**DATASET EXCERPTS**
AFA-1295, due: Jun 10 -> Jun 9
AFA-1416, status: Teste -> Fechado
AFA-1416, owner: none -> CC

...

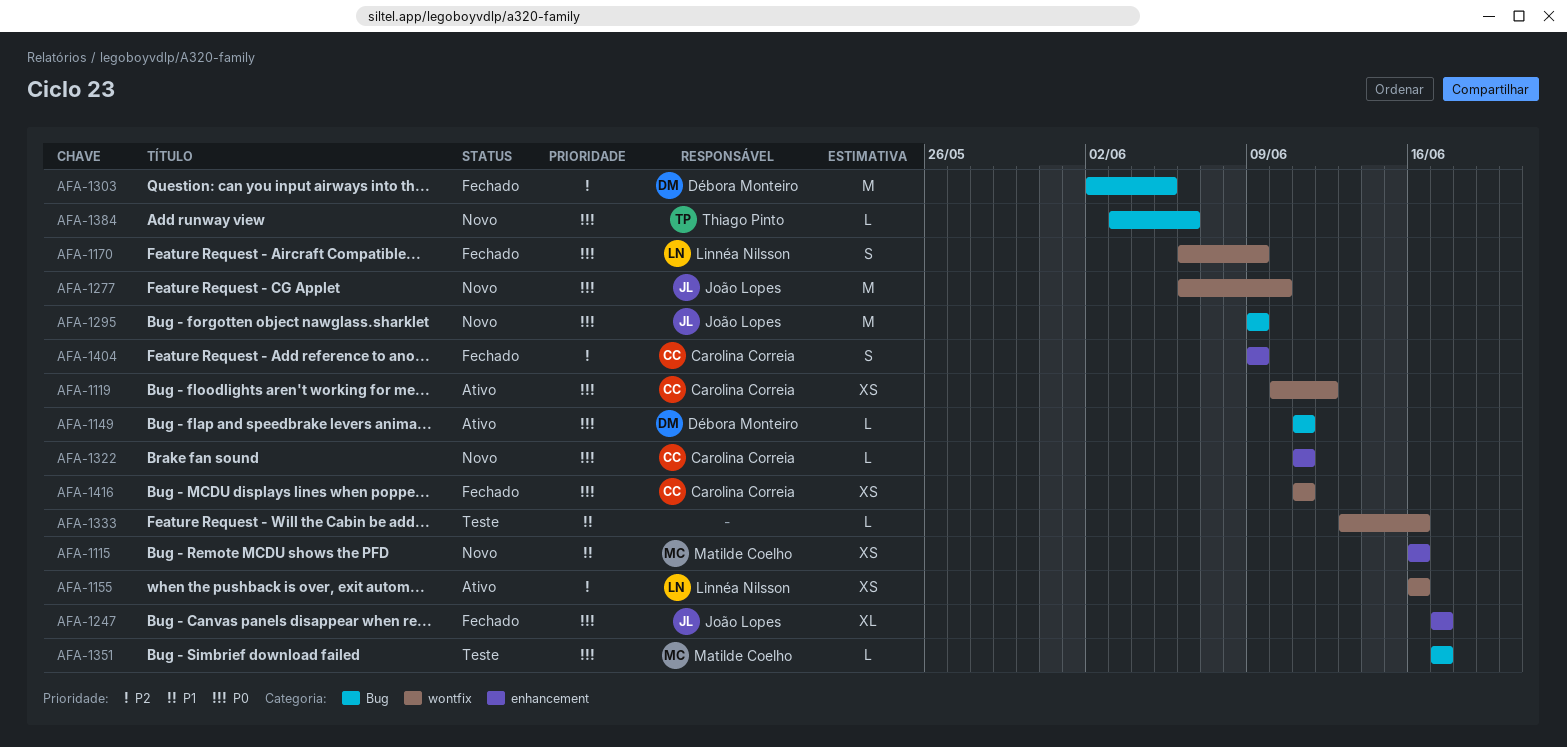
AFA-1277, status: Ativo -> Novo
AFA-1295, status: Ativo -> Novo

**ACTIVITY**
In the listing above, find the line with "AFA-1295, due: Jun 10 -> Jun 9" and the line with "AFA-1416, owner: none -> CC"; output exactly those lines and all lines between them.

**RESPONSE**
AFA-1295, due: Jun 10 -> Jun 9
AFA-1416, status: Teste -> Fechado
AFA-1416, owner: none -> CC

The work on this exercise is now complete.